Add the following steps to your Dockerfile or CI pipeline to ensure a consistent pnpm installation and prevent Corepack from prompting for downloads.

Dockerfile Configuration

# Enable Corepack
RUN corepack enable 

# Install a specific version of pnpm globally
RUN corepack prepare pnpm@9.8.0 --activate

# Disable Corepack download prompts
ENV COREPACK_ENABLE_DOWNLOAD_PROMPT=0

Explanation of Commands

  1. corepack enable: Activates Corepack, enabling it to manage package managers like pnpm.
  2. corepack prepare pnpm@9.8.0 --activate: Installs and globally activates the specified pnpm version.
  3. ENV COREPACK_ENABLE_DOWNLOAD_PROMPT=0: Prevents Corepack from prompting for downloads, making it CI-friendly.

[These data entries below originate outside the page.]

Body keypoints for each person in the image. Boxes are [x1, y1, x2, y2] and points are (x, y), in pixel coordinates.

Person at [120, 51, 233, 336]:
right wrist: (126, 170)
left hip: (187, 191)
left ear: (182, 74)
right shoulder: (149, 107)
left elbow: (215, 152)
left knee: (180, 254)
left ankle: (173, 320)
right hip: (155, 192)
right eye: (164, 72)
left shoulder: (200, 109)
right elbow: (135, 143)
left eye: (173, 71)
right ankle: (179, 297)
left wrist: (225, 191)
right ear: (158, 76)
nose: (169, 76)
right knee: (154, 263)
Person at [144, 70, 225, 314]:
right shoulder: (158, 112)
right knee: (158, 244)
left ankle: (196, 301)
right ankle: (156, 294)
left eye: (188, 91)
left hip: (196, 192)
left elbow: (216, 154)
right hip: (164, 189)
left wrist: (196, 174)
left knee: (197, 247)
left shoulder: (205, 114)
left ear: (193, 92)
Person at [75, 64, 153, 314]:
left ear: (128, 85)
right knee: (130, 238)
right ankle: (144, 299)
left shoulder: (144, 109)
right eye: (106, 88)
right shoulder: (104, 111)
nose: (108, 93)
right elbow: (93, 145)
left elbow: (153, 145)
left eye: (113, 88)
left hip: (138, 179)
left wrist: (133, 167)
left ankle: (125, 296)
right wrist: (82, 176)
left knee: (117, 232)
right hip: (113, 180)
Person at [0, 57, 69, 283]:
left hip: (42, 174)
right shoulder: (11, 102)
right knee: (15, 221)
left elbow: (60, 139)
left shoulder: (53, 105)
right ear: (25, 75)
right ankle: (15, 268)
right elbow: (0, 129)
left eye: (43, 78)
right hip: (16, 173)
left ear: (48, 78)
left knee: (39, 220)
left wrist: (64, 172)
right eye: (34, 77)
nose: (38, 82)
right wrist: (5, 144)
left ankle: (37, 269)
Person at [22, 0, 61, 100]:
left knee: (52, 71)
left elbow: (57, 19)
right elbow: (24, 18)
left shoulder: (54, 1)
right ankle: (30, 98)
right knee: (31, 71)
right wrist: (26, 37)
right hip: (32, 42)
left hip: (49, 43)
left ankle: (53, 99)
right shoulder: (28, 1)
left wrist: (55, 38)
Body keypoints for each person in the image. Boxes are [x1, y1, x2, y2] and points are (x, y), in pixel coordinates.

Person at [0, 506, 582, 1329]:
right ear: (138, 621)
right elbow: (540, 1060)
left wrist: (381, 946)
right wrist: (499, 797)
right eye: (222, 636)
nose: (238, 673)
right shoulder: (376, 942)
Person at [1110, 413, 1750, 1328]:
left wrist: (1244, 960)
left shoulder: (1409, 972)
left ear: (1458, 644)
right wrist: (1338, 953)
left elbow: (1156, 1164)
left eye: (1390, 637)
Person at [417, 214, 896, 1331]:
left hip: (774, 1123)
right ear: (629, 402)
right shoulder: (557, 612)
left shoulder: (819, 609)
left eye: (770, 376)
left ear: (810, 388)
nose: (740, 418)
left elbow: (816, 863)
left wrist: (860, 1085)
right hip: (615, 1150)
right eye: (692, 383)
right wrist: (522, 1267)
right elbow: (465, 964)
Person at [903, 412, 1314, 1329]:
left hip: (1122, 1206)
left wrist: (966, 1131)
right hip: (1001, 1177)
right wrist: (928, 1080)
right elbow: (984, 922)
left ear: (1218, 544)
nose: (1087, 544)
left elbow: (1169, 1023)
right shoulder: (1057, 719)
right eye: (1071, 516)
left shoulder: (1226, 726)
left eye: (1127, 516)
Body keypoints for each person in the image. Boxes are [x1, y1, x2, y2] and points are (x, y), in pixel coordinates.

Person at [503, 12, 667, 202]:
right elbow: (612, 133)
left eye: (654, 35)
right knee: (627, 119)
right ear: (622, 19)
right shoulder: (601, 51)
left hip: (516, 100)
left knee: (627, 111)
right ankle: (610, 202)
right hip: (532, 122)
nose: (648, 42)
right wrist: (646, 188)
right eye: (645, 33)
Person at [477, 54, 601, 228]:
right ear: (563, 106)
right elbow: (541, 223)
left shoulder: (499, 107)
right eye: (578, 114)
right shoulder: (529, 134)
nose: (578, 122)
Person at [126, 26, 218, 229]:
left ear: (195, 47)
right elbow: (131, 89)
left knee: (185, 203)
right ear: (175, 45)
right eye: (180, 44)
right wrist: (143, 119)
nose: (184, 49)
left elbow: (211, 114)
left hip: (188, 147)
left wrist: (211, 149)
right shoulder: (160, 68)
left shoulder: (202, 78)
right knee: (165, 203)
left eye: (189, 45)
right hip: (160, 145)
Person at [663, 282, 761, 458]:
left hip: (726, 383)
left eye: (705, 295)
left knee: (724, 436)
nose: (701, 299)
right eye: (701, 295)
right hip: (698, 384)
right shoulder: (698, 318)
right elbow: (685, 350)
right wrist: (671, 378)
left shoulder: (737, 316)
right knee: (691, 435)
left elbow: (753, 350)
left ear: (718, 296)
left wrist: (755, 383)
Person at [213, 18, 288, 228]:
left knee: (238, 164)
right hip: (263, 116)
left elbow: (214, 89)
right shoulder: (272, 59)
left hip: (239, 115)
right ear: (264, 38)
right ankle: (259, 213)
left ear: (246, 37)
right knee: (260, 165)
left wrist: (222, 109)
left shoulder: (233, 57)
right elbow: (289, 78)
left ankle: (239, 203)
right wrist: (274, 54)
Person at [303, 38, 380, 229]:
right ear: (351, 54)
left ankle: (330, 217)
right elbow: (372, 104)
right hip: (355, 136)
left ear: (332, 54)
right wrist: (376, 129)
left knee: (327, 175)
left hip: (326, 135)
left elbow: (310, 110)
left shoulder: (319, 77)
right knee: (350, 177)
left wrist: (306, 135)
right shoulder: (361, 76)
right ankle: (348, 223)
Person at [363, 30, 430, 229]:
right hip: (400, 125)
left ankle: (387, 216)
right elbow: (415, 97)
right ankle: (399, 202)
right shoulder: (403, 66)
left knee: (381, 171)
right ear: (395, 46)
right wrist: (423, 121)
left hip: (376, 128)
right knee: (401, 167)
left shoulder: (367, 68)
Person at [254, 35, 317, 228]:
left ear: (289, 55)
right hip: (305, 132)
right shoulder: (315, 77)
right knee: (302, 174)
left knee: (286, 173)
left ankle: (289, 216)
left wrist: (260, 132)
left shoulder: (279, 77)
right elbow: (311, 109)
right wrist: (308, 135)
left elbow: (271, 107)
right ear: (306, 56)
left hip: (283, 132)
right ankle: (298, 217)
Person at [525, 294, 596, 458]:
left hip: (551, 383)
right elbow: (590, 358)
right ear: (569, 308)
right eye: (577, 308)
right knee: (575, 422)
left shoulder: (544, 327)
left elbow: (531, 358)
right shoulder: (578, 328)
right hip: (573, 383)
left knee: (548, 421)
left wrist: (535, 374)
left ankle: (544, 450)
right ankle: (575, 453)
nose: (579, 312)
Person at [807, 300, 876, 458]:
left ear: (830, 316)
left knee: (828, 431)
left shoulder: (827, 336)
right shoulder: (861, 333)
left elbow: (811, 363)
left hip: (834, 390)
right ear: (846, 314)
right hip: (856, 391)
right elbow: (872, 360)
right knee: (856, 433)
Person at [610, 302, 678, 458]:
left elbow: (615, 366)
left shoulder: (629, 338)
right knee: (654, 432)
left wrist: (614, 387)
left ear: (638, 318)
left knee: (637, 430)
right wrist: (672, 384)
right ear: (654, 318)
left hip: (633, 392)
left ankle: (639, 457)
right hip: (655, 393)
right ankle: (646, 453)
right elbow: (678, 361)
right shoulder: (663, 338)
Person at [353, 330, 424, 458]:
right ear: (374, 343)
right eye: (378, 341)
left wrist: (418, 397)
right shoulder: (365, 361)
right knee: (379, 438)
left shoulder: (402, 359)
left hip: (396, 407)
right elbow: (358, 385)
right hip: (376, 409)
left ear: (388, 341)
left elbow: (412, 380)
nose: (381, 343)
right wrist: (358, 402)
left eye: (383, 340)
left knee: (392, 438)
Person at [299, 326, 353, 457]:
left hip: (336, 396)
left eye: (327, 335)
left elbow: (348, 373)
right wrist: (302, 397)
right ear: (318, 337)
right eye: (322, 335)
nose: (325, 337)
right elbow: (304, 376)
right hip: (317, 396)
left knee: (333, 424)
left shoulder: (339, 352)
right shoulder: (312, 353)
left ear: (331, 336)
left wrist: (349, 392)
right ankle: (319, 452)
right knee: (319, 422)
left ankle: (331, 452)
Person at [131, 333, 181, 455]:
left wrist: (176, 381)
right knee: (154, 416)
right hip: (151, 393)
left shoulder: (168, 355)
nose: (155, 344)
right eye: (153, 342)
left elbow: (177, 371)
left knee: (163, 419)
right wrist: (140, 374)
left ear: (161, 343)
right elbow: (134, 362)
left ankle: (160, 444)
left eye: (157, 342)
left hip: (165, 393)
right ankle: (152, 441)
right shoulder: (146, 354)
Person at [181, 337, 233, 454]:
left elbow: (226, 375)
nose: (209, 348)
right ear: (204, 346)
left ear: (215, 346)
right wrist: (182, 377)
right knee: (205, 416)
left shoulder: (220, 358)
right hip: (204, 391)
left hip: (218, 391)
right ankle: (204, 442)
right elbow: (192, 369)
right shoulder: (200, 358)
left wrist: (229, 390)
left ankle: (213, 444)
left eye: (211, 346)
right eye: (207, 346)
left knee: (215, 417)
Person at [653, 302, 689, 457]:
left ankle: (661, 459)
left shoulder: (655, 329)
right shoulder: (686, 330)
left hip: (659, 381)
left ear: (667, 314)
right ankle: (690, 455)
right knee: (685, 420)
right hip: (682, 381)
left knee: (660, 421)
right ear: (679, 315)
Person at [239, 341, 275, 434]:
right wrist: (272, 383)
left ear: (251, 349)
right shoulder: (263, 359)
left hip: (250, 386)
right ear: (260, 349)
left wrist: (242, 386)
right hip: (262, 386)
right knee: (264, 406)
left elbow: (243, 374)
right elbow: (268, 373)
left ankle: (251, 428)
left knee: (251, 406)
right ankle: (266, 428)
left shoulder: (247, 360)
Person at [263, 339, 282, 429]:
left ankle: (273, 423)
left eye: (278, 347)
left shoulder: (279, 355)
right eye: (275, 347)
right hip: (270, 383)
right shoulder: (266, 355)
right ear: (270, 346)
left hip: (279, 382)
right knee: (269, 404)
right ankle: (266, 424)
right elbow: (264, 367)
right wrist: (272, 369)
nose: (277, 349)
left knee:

Adding packageManager Field

To prevent the error entirely, add a packageManager field to your package.json:

{
  "name": "your-project",
  "version": "1.0.0",
  "packageManager": "pnpm@9.8.0"
}

This ensures Corepack knows which version of pnpm your project requires.


Examples:

Dockerfile for nodejs application

Here’s a complete Dockerfile example:

FROM node:18-alpine

# Enable Corepack and set pnpm version
RUN corepack enable
RUN corepack prepare pnpm@9.8.0 --activate

# Disable Corepack download prompts
ENV COREPACK_ENABLE_DOWNLOAD_PROMPT=0

# Set work directory
WORKDIR /app

# Copy project files
COPY . .

# Install dependencies and build
RUN pnpm install
RUN pnpm build

Dockerfile for NestJS application

FROM node:20-slim AS base

ENV PNPM_HOME="/pnpm"
ENV PATH="$PNPM_HOME:$PATH"
RUN corepack enable && corepack install --global pnpm@8.15.4
ENV COREPACK_ENABLE_DOWNLOAD_PROMPT=0

FROM base AS prod

WORKDIR /app
COPY package.json /app
COPY tsconfig.json /app
COPY pnpm-lock.yaml /app
RUN pnpm fetch --prod

COPY . /app

# Install nestjs cli
RUN pnpm install -g @nestjs/cli

# Install the dependencies
RUN pnpm install --prod

# Build the nestjs app
RUN pnpm run build

FROM base
COPY --from=prod /app/node_modules /app/node_modules
COPY --from=prod /app/dist /app/dist
COPY --from=prod /app/package.json /app/package.json
COPY --from=prod /app/pnpm-lock.yaml /app/pnpm-lock.yaml
COPY --from=prod /app/tsconfig.json /app/tsconfig.json
WORKDIR /app

EXPOSE 3000
CMD [ "pnpm", "start" ]

Verifying in CI

  • Check that pnpm is installed with the correct version by running: pnpm --version
  • Ensure your pipeline passes without prompting for Corepack downloads.

By following these steps, you can avoid errors related to pnpm installation in CI environments and maintain a smooth workflow.